Manipulative like mother and avoidant life father, like petulant time traveling son, he supposed, perhaps always destined and maybe even unworthy of anything else to feel this level of aloneness when it had been all he truly knew since infancy; but equally so, they had been things that had to be done, that he would probably do again given the necessity, and they weren't so easily avoided as they might have seemed - if not because of the immediate consequence then because of the long-lying effects to come as time progressed.
And time was never in a straight line, no rulebook present within that said things had to be that way even if he felt it so deeply then, nothing written in stone that said he would turn into his father and nothing etched in the stars that he would become his mother; and it was only when he had found himself back in the confines of a hotel room, temporary accommodations considering the hunt he would have to endure while his apartment was still a fire wreckage to be cleared, that he considered an alternative to the wallowing pit of aloneness that he had found himself sinking, if not drowning, in though poise and demeanor wouldn't have suggested it to the public eye. It was someone he knew from that other life though the shift in time, in days, wouldn’t have had the once-assassin covert agent, part of the continued history of the strike team he had once been at the helm of and that he crossed paths with time and time again, but truth to be told, it wasn’t Betsy Braddock he was looking for in that moment.

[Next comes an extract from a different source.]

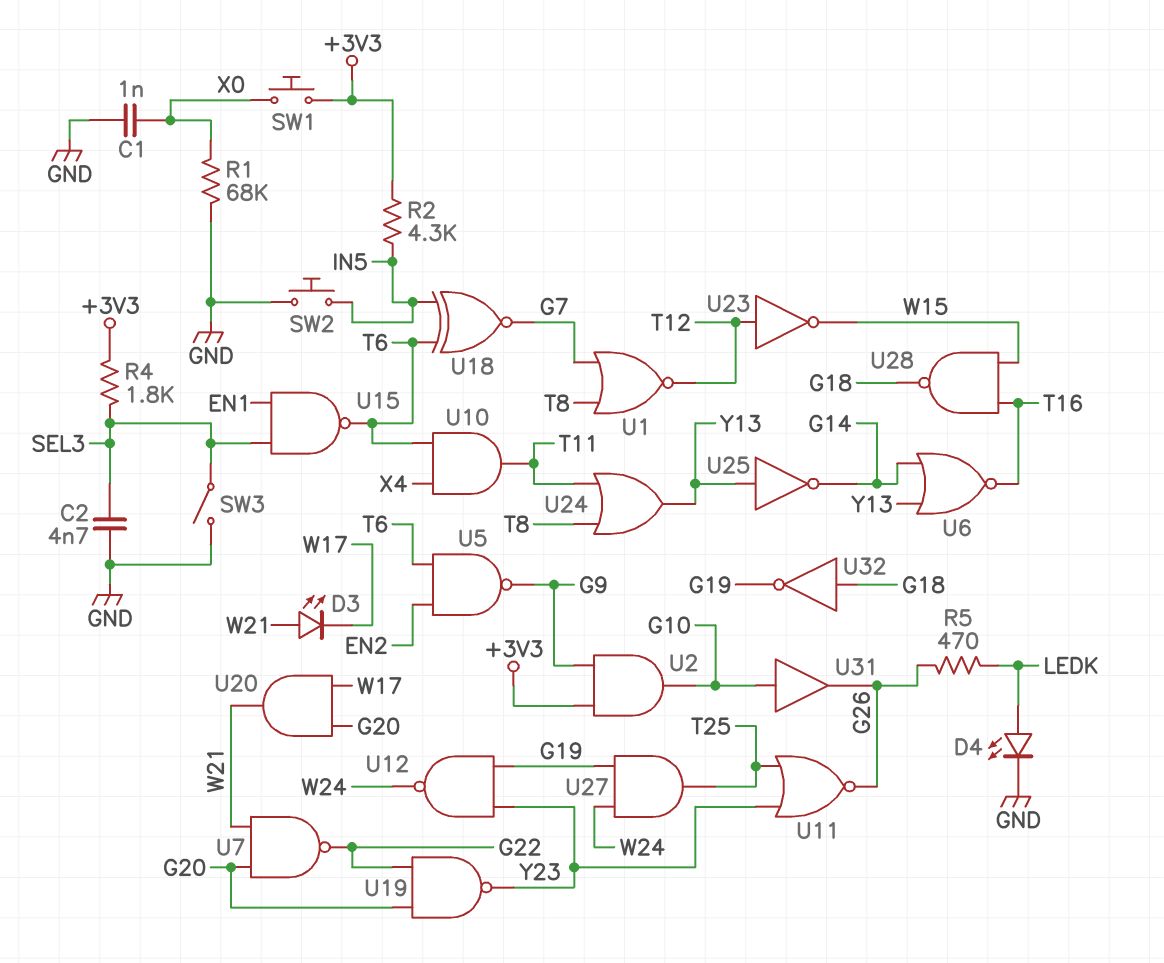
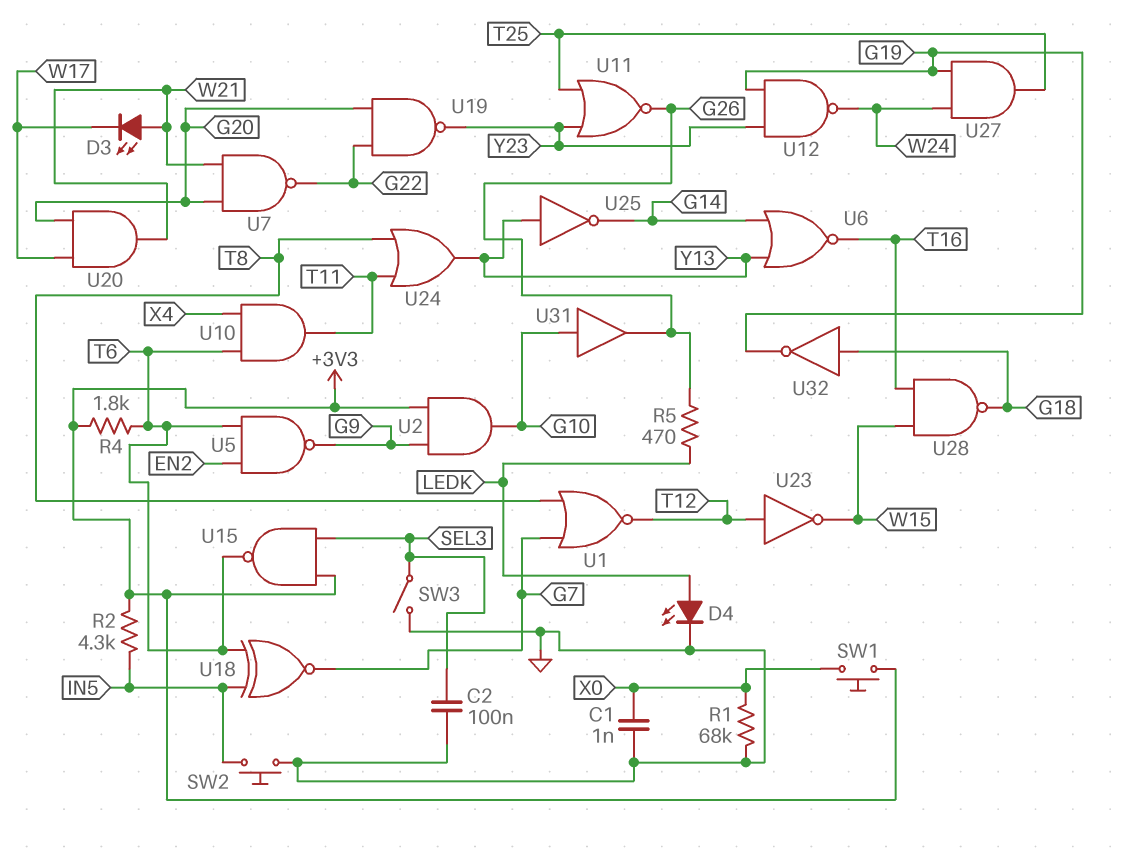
C2: 4.7nF (GND, SEL3) -> 100nF (GND, SEL3)
R4: 1.8k (+3V3, SEL3) -> 1.8k (+3V3, T6)
U15: NAND (in EN1, in SEL3, out T6) -> NAND (in +3V3, in SEL3, out T6)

It might have been easier to reach out to her telepathically and a part of her considered it until the very notion of surprise came to mind - a random voice in the depths of her head at no expected moment might have come off as intrusive, but there were always old fashioned, non-powered means of reaching out that - well, maybe they would go rejected, maybe not, but easily worth a shot. Resting on the nightstand had been his phone, snatched up as he stood for what was quick to become intentionally slow pacing around the room as he thumbed through his contacts - not that it would take very long to allow his thumb to hover over ‘Bradford’ nearly at the top.
One ring.
Two rings.
Maybe he could have beat the third if hanging up became a viable course of action albeit not the desired one - but no, he wasn’t quite enough for that, too preoccupied with his own thoughts of what he was going to say and what they could have potentially gotten themselves into - dinner, drinks, maybe a dance - never mind when because there was always a when to be considered when years passed might have seemed far less convoluted than the present and the future was easily full of potential.
“Hey, it’s been a bit…” Obviously. “Want to grab a drink?”